要求
给你一个 m x n 的矩阵 board ,由若干字符 'X' 和 'O' ,找到所有被 'X' 围绕的区域,并将这些区域里所有的 'O' 用 'X' 填充。
示例 1:
输入:board = [["X","X","X","X"],["X","O","O","X"],["X","X","O","X"],["X","O","X","X"]]
输出:[["X","X","X","X"],["X","X","X","X"],["X","X","X","X"],["X","O","X","X"]]
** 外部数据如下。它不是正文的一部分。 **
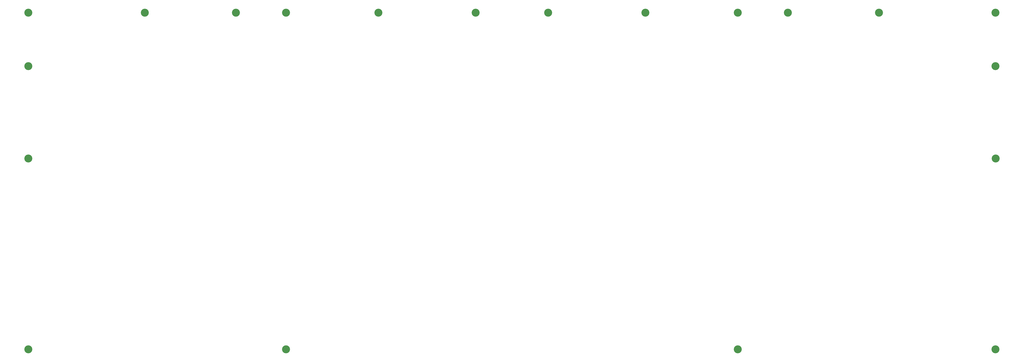
<source format=gts>
%TF.GenerationSoftware,KiCad,Pcbnew,(6.0.0)*%
%TF.CreationDate,2022-03-06T23:09:33-05:00*%
%TF.ProjectId,custom_keyboard plate v3 - map,63757374-6f6d-45f6-9b65-79626f617264,rev?*%
%TF.SameCoordinates,Original*%
%TF.FileFunction,Soldermask,Top*%
%TF.FilePolarity,Negative*%
%FSLAX46Y46*%
G04 Gerber Fmt 4.6, Leading zero omitted, Abs format (unit mm)*
G04 Created by KiCad (PCBNEW (6.0.0)) date 2022-03-06 23:09:33*
%MOMM*%
%LPD*%
G01*
G04 APERTURE LIST*
%ADD10C,3.200000*%
G04 APERTURE END LIST*
D10*
%TO.C,M3*%
X402405900Y-94153500D03*
%TD*%
%TO.C,M3*%
X402342900Y-170645500D03*
%TD*%
%TO.C,M3*%
X299161900Y-35716500D03*
%TD*%
%TO.C,M3*%
X15017300Y-170645500D03*
%TD*%
%TO.C,M3*%
X118180100Y-170645500D03*
%TD*%
%TO.C,M3*%
X319180100Y-35716500D03*
%TD*%
%TO.C,M3*%
X98180100Y-35716500D03*
%TD*%
%TO.C,M3*%
X155180100Y-35716500D03*
%TD*%
%TO.C,M3*%
X194180100Y-35716500D03*
%TD*%
%TO.C,M3*%
X15017300Y-94153500D03*
%TD*%
%TO.C,M3*%
X15017300Y-57146400D03*
%TD*%
%TO.C,M3*%
X262180100Y-35716500D03*
%TD*%
%TO.C,M3*%
X118198300Y-35716500D03*
%TD*%
%TO.C,M3*%
X15017300Y-35716500D03*
%TD*%
%TO.C,M3*%
X355680100Y-35716500D03*
%TD*%
%TO.C,M3*%
X402374400Y-57153500D03*
%TD*%
%TO.C,M3*%
X61680100Y-35716500D03*
%TD*%
%TO.C,M3*%
X223180100Y-35716500D03*
%TD*%
%TO.C,M3*%
X299180100Y-170645500D03*
%TD*%
%TO.C,M3*%
X402342900Y-35716500D03*
%TD*%
M02*

</source>
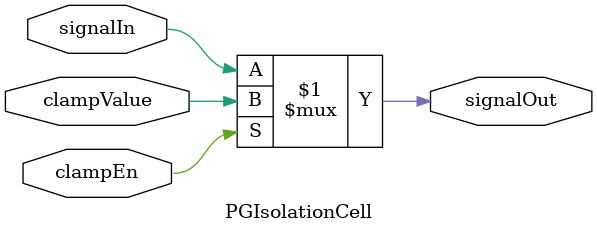
<source format=sv>
/*******************************************************************************
 #                        NORTH CAROLINA STATE UNIVERSITY
 #
 #                              AnyCore Project
 # 
 # AnyCore written by NCSU authors Rangeen Basu Roy Chowdhury and Eric Rotenberg.
 # 
 # AnyCore is based on FabScalar which was written by NCSU authors Niket K. 
 # Choudhary, Brandon H. Dwiel, and Eric Rotenberg.
 # 
 # AnyCore also includes contributions by NCSU authors Elliott Forbes, Jayneel 
 # Gandhi, Anil Kumar Kannepalli, Sungkwan Ku, Hiran Mayukh, Hashem Hashemi 
 # Najaf-abadi, Sandeep Navada, Tanmay Shah, Ashlesha Shastri, Vinesh Srinivasan, 
 # and Salil Wadhavkar.
 # 
 # AnyCore is distributed under the BSD license.
 *******************************************************************************/
`timescale 1ns/100ps

module PGIsolationCell #(WIDTH = 1)
  (signalIn,signalOut,clampEn,clampValue);

  input  [WIDTH-1:0]     signalIn;
  output [WIDTH-1:0]     signalOut;
  input                  clampEn;
  input [WIDTH-1:0]      clampValue;

  assign signalOut = clampEn ? clampValue : signalIn;


endmodule  


</source>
解释:被围绕的区间不会存在于边界上,换句话说,任何边界上的 'O' 都不会被填充为 'X'。 任何不在边界上,或不与边界上的 'O' 相连的 'O' 最终都会被填充为 'X'。如果两个元素在水平或垂直方向相邻,则称它们是“相连”的。
示例 2:
输入:board = [["X"]]
输出:[["X"]]
提示:
- m == board.length
- n == board[i].length
- 1 <= m, n <= 200
- board[i][j] 为 'X' 或 'O'
核心代码
class Solution:
def solve(self, board: List[List[str]]) -> None:
"""
Do not return anything, modify board in-place instead.
"""
for i in range(len(board)):
for j in range(len(board[i])):
if i in [0,len(board) - 1] or j in [0,len(board[i]) - 1]:
if board[i][j] == "O":
self.saved(board,i,j)
for i in range(len(board)):
for j in range(len(board[i])):
if board[i][j] == "O":
board[i][j] = "X"
for i in range(len(board)):
for j in range(len(board[i])):
if board[i][j] == "A":
board[i][j] = "O"
def saved(self,matrix,i,j):
matrix[i][j] = "A"
for di in [[0,1],[0,-1],[1,0],[-1,0]]:
x,y = i + di[0],j + di[1]
if 0 <= x < len(matrix) and 0 <= y < len(matrix[i]):
if matrix[x][y] == "O":
self.saved(matrix,x,y)
解题思路:第一步:找到边缘的O,将它和与它临接的O都变为A;第二步:没有变为A的O都是应该变为X的;第三步:将A变回原来的O。第一个值得注意的部分:我们可以看到第一个部分i in [0,len(board) - 1]就是边缘的部分;第二个值得注意的部分:我们关注saved函数,[[0,1],[0,-1],[1,0],[-1,0]]恰好是选中点的上下左右的点。